As daily life got back to normalcy in the latter part of last year, and schools fully reopened earlier this year, the footwear manufacturer managed to sell more and earned over Tk5 in profit per share both in the October-December and the January-March quarters.
However, owing to the two losing quarters earlier in 2021, the company came out with Tk5.01 in annual loss per share.
The multinational shoe company, for the first time in its six-decade history in Bangladesh, had faced drastic losses in 2020 when its annual sales dropped by 41% due to a nationwide shutdown and a prolonged homestay of the masses.
Again in 2021, recurring Covid-19 waves ate into the company's major sales as the two Eid festivals that contribute to more than one-third of Bata's annual sales were lost to lockdowns.
Also, a prolonged school closure deprived the school shoe champion company of sales.
In the meantime, economic reopening in various quarters helped Bata increase sales, but it barely helped recover the bottom line as it had to clear old stocks at discounts, amid the fact that the mass people's attitude towards buying new shoes was not in favour of the company.
A quarter of meagre profits was followed by bigger losses due to return of sales disruptions.

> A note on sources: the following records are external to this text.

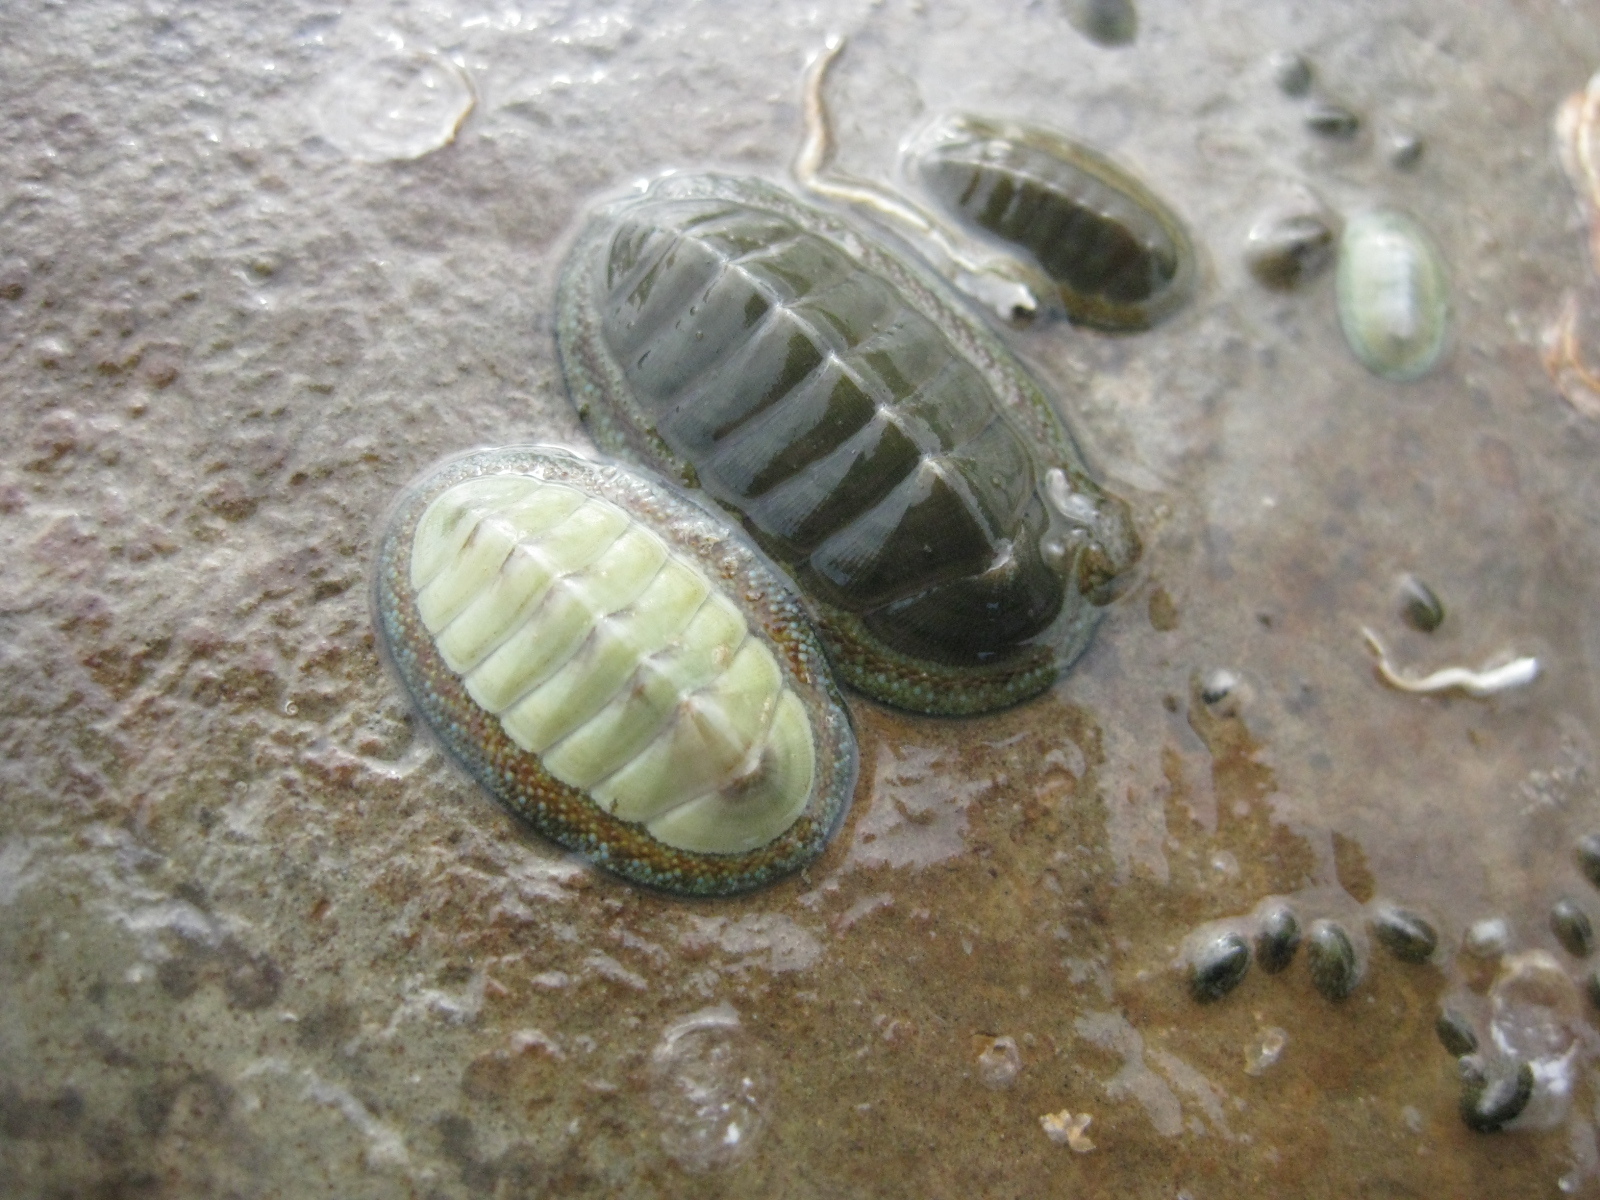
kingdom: Animalia
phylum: Mollusca
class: Polyplacophora
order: Chitonida
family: Chitonidae
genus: Chiton
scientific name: Chiton glaucus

The company, in the first quarter of this year, sold shoes and a few other accessories worth Tk215 crore which was Tk184 crore in the first three months of 2021 when there had been no lockdown but the business environment was not good enough for the company.
Despite the loss of a big chunk of its Eid sales due to the virus resurgent both during the Eid-ul-Fitr and Eid-ul-Adha, the company almost turned around in 2021 with an annual loss of TK5.01 per share, while in 2020 its annual loss had skyrocketed to Tk96.94.
Before the pandemic shock, Bata saw sales profit drops due to its sales channel overhauling through adopting its outlet dependency model and opting out of the model of wholesaling to dealers and franchisees.
However, Bata's board of directors recommended 25% final cash dividends for 2021 while it had already disbursed 75% interim cash dividends for the year.
For the year, Bata shareholders in Bangladesh are getting Tk10 cash as dividends against each share having a face value of Tk10.
At the end of March, Bata's net asset value per share stood at Tk257.34, while its shares closed 2.1% higher at Tk929 on Tuesday on the Dhaka Stock Exchange.
Bata has been serving the Bangladesh market since 1962 and the very company Bata Shoe Bangladesh was incorporated in 1972 following the independence of the country.
It is one of the operating companies of the worldwide Bata Shoe Organisation (BSO) and a subsidiary of Bafin (Nederland) BV in the Netherlands holding 70% of the company's shares.